The "tee" command broke so it only passed through a 4k block of data at a time
(rather than unbuffered output) _three_times_ over the years I used it. As in
broke got fixed and broke again, 3 times, all on Linux. And that's not counting
busybox breaking it and me fixing it there:

  http://lists.busybox.net/pipermail/busybox/2004-May/045755.html

And yes, the fix was to replace fread(), which was 4k buffering, with read().

Here's a quick grep of my blog of _just_ fighting with the "tee" command over
the years, not all of which was glibc of course:

https://landley.net/notes-2005.html#23-08-2005
https://landley.net/notes-2006.html#06-03-2007
https://landley.net/notes-2008.html#07-10-2008
https://landley.net/notes-2008.html#03-07-2008
https://landley.net/notes-2011.html#24-08-2011

The deepest dive to fix a tee issue slightly predates the current iteration of
my blog:

https://marc.info/?l=user-mode-linux-devel&m=111056135413631&w=2

And the most _recent_ time glibc broke this was 2017:

  https://landley.net/notes-2017.html#08-04-2017

And yes, it was "stdout winds up fully buffered for some unknown reason, same
build against musl did not, fix it with gratuitous flushes"...

> they're not true of bionic, nor any version of glibc
> i've ever seen.

How about if I explicitly ask for _unbuffered_ in the common code (which
according to you should be a NOP) and then implemnt --line-buffered for grep?

> POSIX explicitly says:
> 
>   When opened, the standard error stream is not fully buffered; the
> standard input and standard output streams are fully buffered if and
> only if the stream can be determined not to refer to an interactive
> device.

So they don't specify whether it's linebuffered or unbuffered, just not _fully_
buffered. And if stdout is fully buffered when you pipe it to tee you get the 4k
blocking problem again. So the bug kept showing up because the standard said the
bug should show up, great.

Except... the fix in the busybox case was on the _read_ side? It's fully
buffering INPUT by default too? That's INSANE. If 4k of data is waiting when you
read, you get/process 4k. If less is waiting, PROCESS WHAT YOU GOT...
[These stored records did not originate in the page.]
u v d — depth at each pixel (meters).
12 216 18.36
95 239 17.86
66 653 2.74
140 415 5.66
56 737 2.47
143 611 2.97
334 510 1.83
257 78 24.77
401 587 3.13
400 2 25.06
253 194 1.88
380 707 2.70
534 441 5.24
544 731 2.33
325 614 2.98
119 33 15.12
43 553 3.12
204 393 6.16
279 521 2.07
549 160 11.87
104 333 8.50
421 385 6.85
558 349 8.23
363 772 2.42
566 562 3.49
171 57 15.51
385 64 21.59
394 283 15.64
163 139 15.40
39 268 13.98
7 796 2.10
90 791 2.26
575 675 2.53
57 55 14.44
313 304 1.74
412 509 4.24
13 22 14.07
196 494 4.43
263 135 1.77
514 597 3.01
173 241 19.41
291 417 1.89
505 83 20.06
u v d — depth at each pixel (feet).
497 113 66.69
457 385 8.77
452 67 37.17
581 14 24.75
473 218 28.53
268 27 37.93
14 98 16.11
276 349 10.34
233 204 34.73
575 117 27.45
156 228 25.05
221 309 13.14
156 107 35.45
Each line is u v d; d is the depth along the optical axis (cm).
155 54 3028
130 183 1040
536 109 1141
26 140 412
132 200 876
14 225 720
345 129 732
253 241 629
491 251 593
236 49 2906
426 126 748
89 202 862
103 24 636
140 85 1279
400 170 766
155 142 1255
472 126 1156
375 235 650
> that's the only behavior i've ever seen implemented, and that's the
> behavior you want. scripts/builds don't get pessimized performance,
> and interactive users don't have to wait for 1KiB/4KiB/8KiB.
> 
> (of course, this assumes that the application isn't flushing way too
> often, which i claim is the real and only bug here.)

Which I just removed. I agree, it was flushing way too often, because I was
being more paranoid than necessary about error checking.

But "stdout is unbuffered" and "we flush(stdout) after write" is the
_same_thing_ isn't it?

If it's fully buffered, then "grep | tee" doesn't show you lines as it finds
them. (Not with all those extra flushes removed.) If it's unbuffered, we might
as well have left xprintf() flushing each write.

Fully buffered pipeline output means "watch" will never progressively display
anything unless it fakes a pty to disable that behavior. (Remember how I rewrote
watch so it restarts in a timely fashion rather than blocking arbitrarily long
waiting for output to finish and _then_ timing out? I'd have to _undo_ that if I
humor this tty weirdness, 80x25=2000 a full screen is half this buffer...)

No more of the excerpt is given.